=== Input records ===
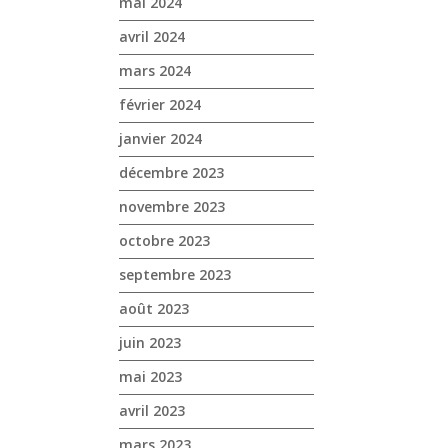
mai 2024
avril 2024
mars 2024
février 2024
janvier 2024
décembre 2023
novembre 2023
octobre 2023
septembre 2023
août 2023
juin 2023
mai 2023
avril 2023
mars 2023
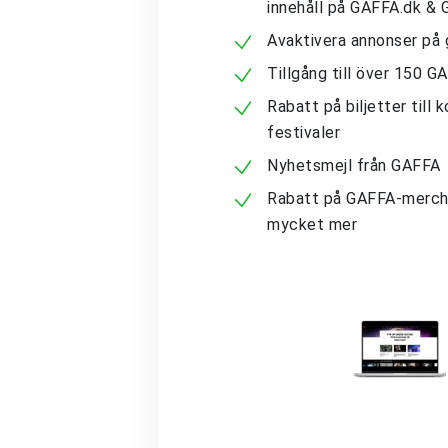
innehåll på GAFFA.dk &
Avaktivera annonser på 
Tillgång till över 150 G
Rabatt på biljetter till 
festivaler
Nyhetsmejl från GAFFA
Rabatt på GAFFA-merch
mycket mer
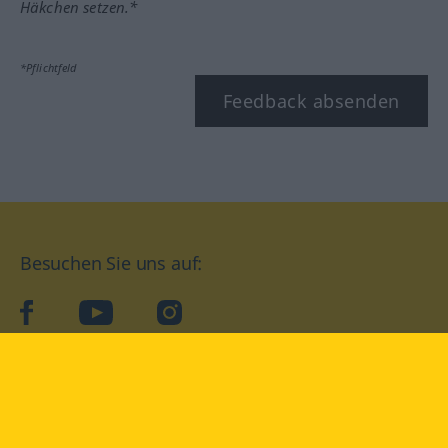
Häkchen setzen.*
*Pflichtfeld
Feedback absenden
Besuchen Sie uns auf:
facebook
YouTube
Instagram
Langenscheidt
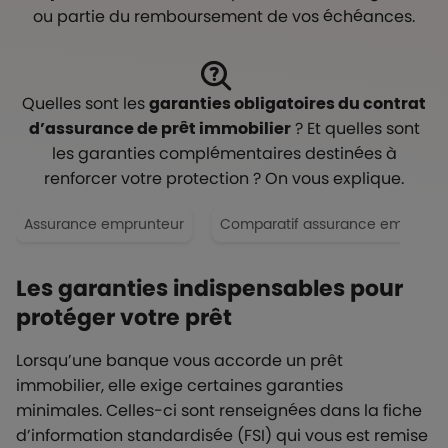
ou partie du remboursement de vos échéances.
Quelles sont les
garanties obligatoires du contrat
d’assurance de prêt immobilier
? Et quelles sont
les garanties complémentaires destinées à
renforcer votre protection ? On vous explique.
Assurance emprunteur
Comparatif assurance emprunte
Les garanties indispensables pour
protéger votre prêt
Lorsqu’une banque vous accorde un prêt
immobilier, elle exige certaines garanties
minimales. Celles-ci sont renseignées dans la fiche
d’information standardisée (FSI) qui vous est remise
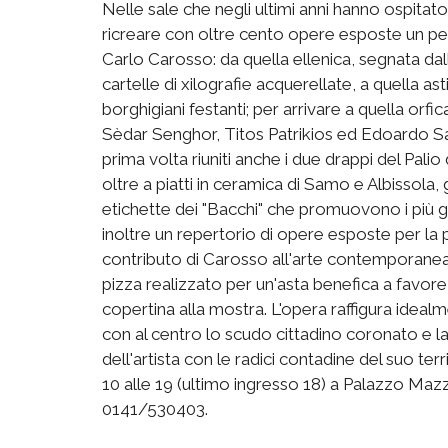
Nelle sale che negli ultimi anni hanno ospitato
ricreare con oltre cento opere esposte un per
Carlo Carosso: da quella ellenica, segnata dal
cartelle di xilografie acquerellate, a quella astigia
borghigiani festanti; per arrivare a quella orfi
Sèdar Senghor, Titos Patrikios ed Edoardo Sangu
prima volta riuniti anche i due drappi del Palio 
oltre a piatti in ceramica di Samo e Albissola, g
etichette dei "Bacchi" che promuovono i più g
inoltre un repertorio di opere esposte per la
contributo di Carosso all'arte contemporanea. 
pizza realizzato per un'asta benefica a favore d
copertina alla mostra. L'opera raffigura idea
con al centro lo scudo cittadino coronato e la 
dell'artista con le radici contadine del suo territ
10 alle 19 (ultimo ingresso 18) a Palazzo Mazzet
0141/530403.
===
= Exercise details =
Your task is to retype, exactly and only, the lines from the one with "contributo di Carosso" through the final line above.

= Solution for this problem =
contributo di Carosso all'arte contemporanea. 
pizza realizzato per un'asta benefica a favore d
copertina alla mostra. L'opera raffigura idea
con al centro lo scudo cittadino coronato e la 
dell'artista con le radici contadine del suo territ
10 alle 19 (ultimo ingresso 18) a Palazzo Mazzet
0141/530403.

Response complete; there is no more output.